Making 35 000 000 IP lookup operations per second with Patricia tree
In this article I’ll try to make some performance evaluation of Patricia tree for purpose of IP address lookup in list of prefixes in C and C++ languages.
Briefly, Patricia tree can help us to confirm that IP address 10.0.0.1 belongs or not to list of networks: 10.0.0.0/24, 10.1.1.0/22 and 10.2.4.0/32.
Naive implementation of IP lookup
We may try to do linear search and it may be fast enough when we have some reasonable number of prefixes which can fit in CPU cache. Maybe it will work fine until you have 20–30 prefixes. In real world scenarios we have hundreds of prefixes with different lengths and linear search will not scale well as we will need to check every single prefix in list and time complexity will be as bad as O(n).
It may get even more complicated if we have need to implement longest prefix match query. What is this? For example, you may have IP address 10.0.0.1 and you have two prefixes in list which both contain it 10.0.0.0/8 and 10.0.0.0/24. For many network and business applications you may need to select longest (24 is longer than 8).
For example we offer our customers ability to set different traffic levels for DDoS detection on prefix basis. So you may set some generic threshold for 10.0.0.0/8 but you know that network 10.0.0.0/24 has heavy loaded services you may set bigger values for it. During attack detection FastNetMon will use custom configuration for this specific /24 because we use longest prefix match to retrieve configuration.
What is Patricia tree?
It’s type of Radix tree which was introduced around 2005 in MRT aka Multi-threaded Routing Toolkit. It’s pretty old but it’s very mature and battle tested.
In FastNetMon DDoS Detection toolkit we use Patricia tree for two cases:
- To detect packet or flow direction: incoming or outgoing (belong or not belong check against list of prefixes operated by company)
- To find hostgroup which has configuration for specific IP address (longest prefix match)
As FastNetMon operates on really large networks and analyses many terabits of capacity we need to understand what are our expectation about IP lookup performance from Patricia.
Performance evaluation scenario
Patricia tree is a tree and it performance heavily depends on prefix lengths and their number. Having few /8 and thousands of /32 in list will show extremely different results. How can we test it? We decided to retrieve prefixes from real very large network which contains around 380 prefixes of length ranging from /22 to /15. Most popular prefix length in our data set was /16.
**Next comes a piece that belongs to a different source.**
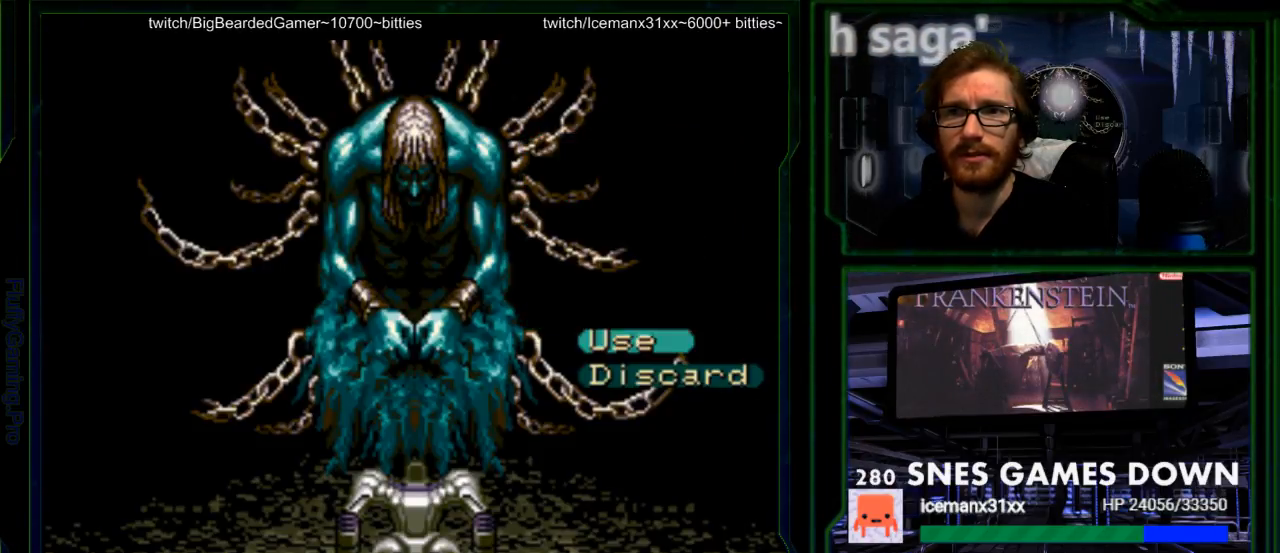
{"dt_ms": 500, "buttons": ["A"], "events": []}
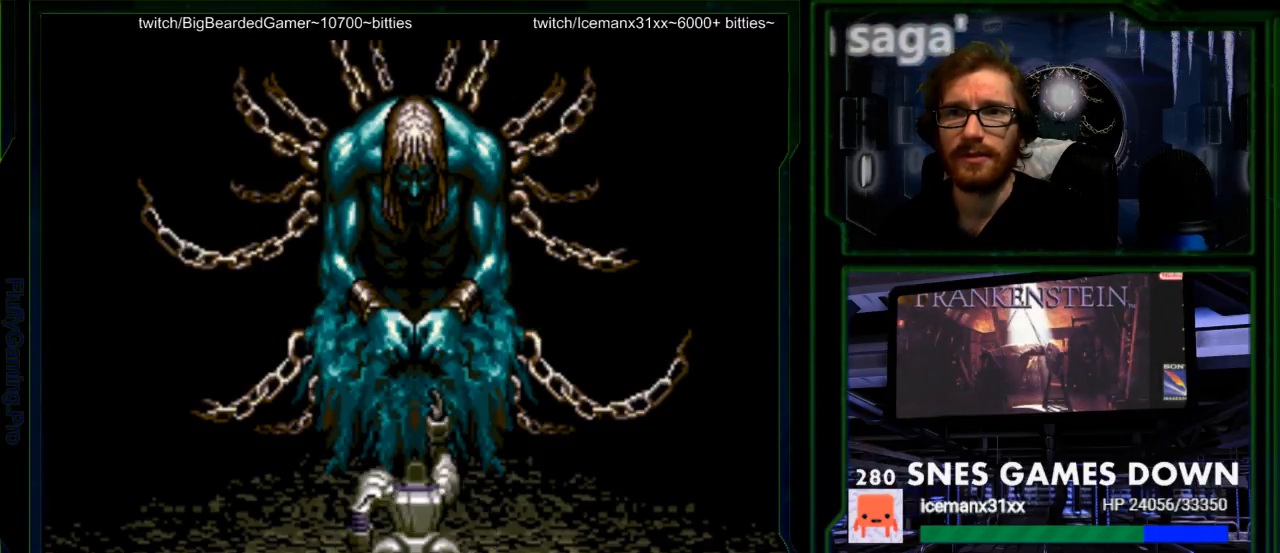
{"dt_ms": 500, "buttons": ["A"], "events": [[117, "A", "up"], [283, "A", "down"], [383, "A", "up"], [483, "A", "down"]]}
To test performance of tree lookup we need to lookup something. We can generate random IP addresses for lookup but it will not reflect real nature of networks because we have different performance for miss in tree and hit in tree. Both miss and hit may happen on different levels of tree and it will lead to different performance.
To get performance test result which are as possible close to our real workloads we need to retrieve some real traffic from network and we managed to do it. In our real traffic sample we had 300k+ pairs of source and destination IP addresses.
For our tests we used our own copy of Patricia tree and we used this app to load prefixes into tree and blast it with real traffic stored in JSON file. Our implementation is single threaded.
To get precise results we load source traffic into continuous memory region (pre-allocated std::vector) and run lookup operation patricia_search_best2(lookup_tree, &prefix, 1) on each source and destination IPs from input data set. And then we repeat last step 100000 times.
After running test app for more than half hour we got following results:
./patricia_performance_tests
Total time is 1781 seconds total ops: 1116028928
Million of ops per second: 17.5
As each iteration does one lookup for source IP and another one for destination IP we need to multiply 17.5 by two. Finally we got really great performance of 35 000 000 lookup / s which is more than enough for many applications.
Test server configuration
AMD Ryzen 7 5800X 8-Core Processor, 16 logical CPU cores, 32 GB DDR4 3000 Mhz, B450 TOMAHAWK, Noctua NH-D15.
Conclusions
35 000 000 IP lookup per second is really nice result for 16 year old library and pretty old algorithm. Such performance covers most of our needs for 10G bandwidth but we still need to use alternative approaches to improve performance for 40G and 100G cases. As good direction of research in this field I can point you towards DIR-24–8 and DXR algorithms.